Tesla’s estimated delivery times for all models in China have fallen to just 1-3 weeks, a dramatic reduction from the several weeks to two months quoted late last year. The collapse in wait times signals that Giga Shanghai has cleared its order backlog and has ample production capacity sitting idle.
At the same time, Tesla announced it is extending its 7-year ultra-low-interest and 5-year zero-interest financing programs through March 31, marking the second time the automaker has pushed back the expiration of these aggressive incentives in 2026.
The financing incentives are rapidly becoming the new standard as Tesla’s demand issues are growing.
Delivery times hit record lows
As of February 26, every version of the Model 3, Model Y, and Model Y L on Tesla China’s website shows an estimated delivery window of just 1-3 weeks. That’s a stark change from December 2025, when the Model Y L alone had wait times stretching 4-8 weeks and some Model 3 variants were sold out entirely for January.
The shift tells a clear story: the rush of buyers that flooded Tesla showrooms in late 2025, trying to beat the reinstatement of China’s 5% purchase tax on new energy vehicles starting January 1, which created low supply in early 2026, has already evaporated.
December 2025 was Tesla’s best-ever retail month in China at 93,843 units.

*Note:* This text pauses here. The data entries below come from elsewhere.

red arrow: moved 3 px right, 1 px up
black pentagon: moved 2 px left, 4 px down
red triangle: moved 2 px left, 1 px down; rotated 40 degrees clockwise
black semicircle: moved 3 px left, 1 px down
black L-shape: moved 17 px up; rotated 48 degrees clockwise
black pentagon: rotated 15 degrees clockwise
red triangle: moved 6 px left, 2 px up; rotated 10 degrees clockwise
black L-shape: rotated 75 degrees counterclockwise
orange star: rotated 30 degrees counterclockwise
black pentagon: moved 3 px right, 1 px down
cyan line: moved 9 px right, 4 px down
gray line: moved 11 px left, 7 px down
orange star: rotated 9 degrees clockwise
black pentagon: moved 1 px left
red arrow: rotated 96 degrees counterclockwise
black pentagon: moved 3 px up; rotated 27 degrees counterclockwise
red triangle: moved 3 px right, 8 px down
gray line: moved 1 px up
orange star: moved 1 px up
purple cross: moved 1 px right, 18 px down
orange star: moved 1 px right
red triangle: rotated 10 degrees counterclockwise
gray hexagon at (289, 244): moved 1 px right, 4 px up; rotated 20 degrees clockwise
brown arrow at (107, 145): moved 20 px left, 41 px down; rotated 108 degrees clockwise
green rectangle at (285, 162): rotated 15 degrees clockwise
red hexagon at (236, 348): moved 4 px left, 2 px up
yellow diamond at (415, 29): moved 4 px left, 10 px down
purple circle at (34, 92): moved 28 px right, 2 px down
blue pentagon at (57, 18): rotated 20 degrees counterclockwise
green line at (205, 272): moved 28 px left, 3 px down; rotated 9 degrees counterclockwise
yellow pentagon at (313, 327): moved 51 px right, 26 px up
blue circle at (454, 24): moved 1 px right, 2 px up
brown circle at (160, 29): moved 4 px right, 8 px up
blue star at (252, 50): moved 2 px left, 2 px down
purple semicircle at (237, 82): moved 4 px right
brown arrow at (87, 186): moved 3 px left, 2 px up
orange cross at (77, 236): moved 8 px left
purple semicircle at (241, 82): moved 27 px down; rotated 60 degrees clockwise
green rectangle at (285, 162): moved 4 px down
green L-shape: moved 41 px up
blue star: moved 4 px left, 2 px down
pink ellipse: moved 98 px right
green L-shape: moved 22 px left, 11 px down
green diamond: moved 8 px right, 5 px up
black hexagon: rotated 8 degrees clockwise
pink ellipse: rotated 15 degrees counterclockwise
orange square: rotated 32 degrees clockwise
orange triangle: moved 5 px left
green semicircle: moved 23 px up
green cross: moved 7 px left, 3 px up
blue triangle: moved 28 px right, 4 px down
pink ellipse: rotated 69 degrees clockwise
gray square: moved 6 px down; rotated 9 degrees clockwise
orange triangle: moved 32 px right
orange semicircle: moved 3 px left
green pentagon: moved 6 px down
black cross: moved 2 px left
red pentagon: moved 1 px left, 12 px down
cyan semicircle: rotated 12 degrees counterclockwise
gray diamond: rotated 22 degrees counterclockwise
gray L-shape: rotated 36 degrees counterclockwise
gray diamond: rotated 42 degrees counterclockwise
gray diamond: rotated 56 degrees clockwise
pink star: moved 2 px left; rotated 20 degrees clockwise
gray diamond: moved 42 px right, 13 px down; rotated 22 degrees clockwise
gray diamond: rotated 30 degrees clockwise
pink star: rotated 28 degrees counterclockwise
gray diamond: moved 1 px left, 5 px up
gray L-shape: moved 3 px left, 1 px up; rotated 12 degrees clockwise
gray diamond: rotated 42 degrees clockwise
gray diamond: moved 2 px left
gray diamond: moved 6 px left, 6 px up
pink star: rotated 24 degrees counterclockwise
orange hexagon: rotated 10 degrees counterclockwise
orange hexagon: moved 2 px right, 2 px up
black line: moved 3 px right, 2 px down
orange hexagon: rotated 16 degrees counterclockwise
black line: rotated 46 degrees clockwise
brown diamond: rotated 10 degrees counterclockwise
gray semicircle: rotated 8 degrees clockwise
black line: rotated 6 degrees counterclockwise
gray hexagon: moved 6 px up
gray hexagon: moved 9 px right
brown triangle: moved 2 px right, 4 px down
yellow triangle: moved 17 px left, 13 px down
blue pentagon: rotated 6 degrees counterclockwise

By January, domestic deliveries crashed 45% year-over-year to just 18,485 units, the automaker’s lowest monthly figure in the country since November 2022.
Short delivery times are not inherently bad, they mean Tesla can get cars to buyers fast. But when combined with declining sales figures and escalating incentives, the pattern is unmistakable: supply is outpacing demand.
Tesla doubles down on financing incentives
Tesla is now throwing everything it has at stimulating China demand. The company’s latest promotional push includes:
7-year ultra-low interest financing at an annualized fee rate of just 0.5% (approximately 0.98% APR), drastically below the standard 3-6% auto loan rates in China. Monthly payments start as low as 1,759 yuan (~$242) for the Model 3, 2,188 yuan (~$301) for the Model Y, and 2,849 yuan (~$392) for the Model Y L, with down payments from 79,900 yuan (~$11,000).
5-year zero-interest financing is also available as an alternative, with Tesla covering all interest costs.
An 8,000 yuan (~$1,100) insurance subsidy on Model 3 purchases has been extended as well.

This is the second time Tesla has extended these financing offers. The 7-year program originally launched in early January with a January 31 deadline, was extended to February 28, and has now been pushed through the end of Q1.
With each extension, Tesla gradually devalues the urgency it is trying to create with this approach
China’s ‘financial war’ heats up
Tesla didn’t start this financing arms race alone, but it fired the first shot. As we reported in January, Tesla confirmed its first year of sales decline in China, and it responded with aggressive financing and subsidies to open 2026.
The problem is that every major competitor matched Tesla within days. BYD launched its own 7-year low-interest financing program on February 25, covering the Seal, Sealion, Dolphin, and Seagull lineups with daily payments as low as 29 yuan (~$4). Xiaomi, Li Auto, Xpeng, and NIO all rolled out similar 7-year programs, turning Tesla’s competitive advantage into a market-wide baseline.
Chinese media has labeled this the evolution of the price war into a “financial war.” With regulators discouraging direct price cuts, automakers are competing on total cost of ownership through creative financing instead. The result is that Tesla’s incentives, while aggressive on paper, no longer differentiate it from the competition.
Meanwhile, Giga Shanghai is increasingly functioning as an export hub rather than a vehicle for domestic demand. Of the 69,129 vehicles the factory produced in January, 50,644, or 73%, were shipped to international markets. That’s the second-highest export month on record.
Electrek’s Take
The combination of collapsing delivery times and repeated financing extensions paints a concerning picture for Tesla in China. When a company keeps pushing back the deadline on its “limited-time” incentives, it’s telling you the incentives aren’t working as planned.
We’ve been tracking Tesla’s demand problem in China for over a few years, and the trendline has become clear in 2025. Demand has peaked.
Domestic retail sales went from nearly 40,000 units in January 2024 to under 19,000 in January 2026, a 54% decline over two years. The Xiaomi SU7 alone outsold Tesla’s entire domestic volume in January.
Tesla’s 7-year financing at 0.5% interest is genuinely compelling on paper, monthly payments under 1,800 yuan for a Model 3 is remarkable. But when BYD is offering similar terms on cars that cost even less, and when Chinese consumers are increasingly wary of the brand, financing alone won’t reverse the trend. Tesla needs the products to do the talking, and right now, the Model 3 and Model Y are aging against a wave of fresh Chinese competitors.
The short delivery times tell us Giga Shanghai has the capacity. What it doesn’t have is enough Chinese customers walking through the door.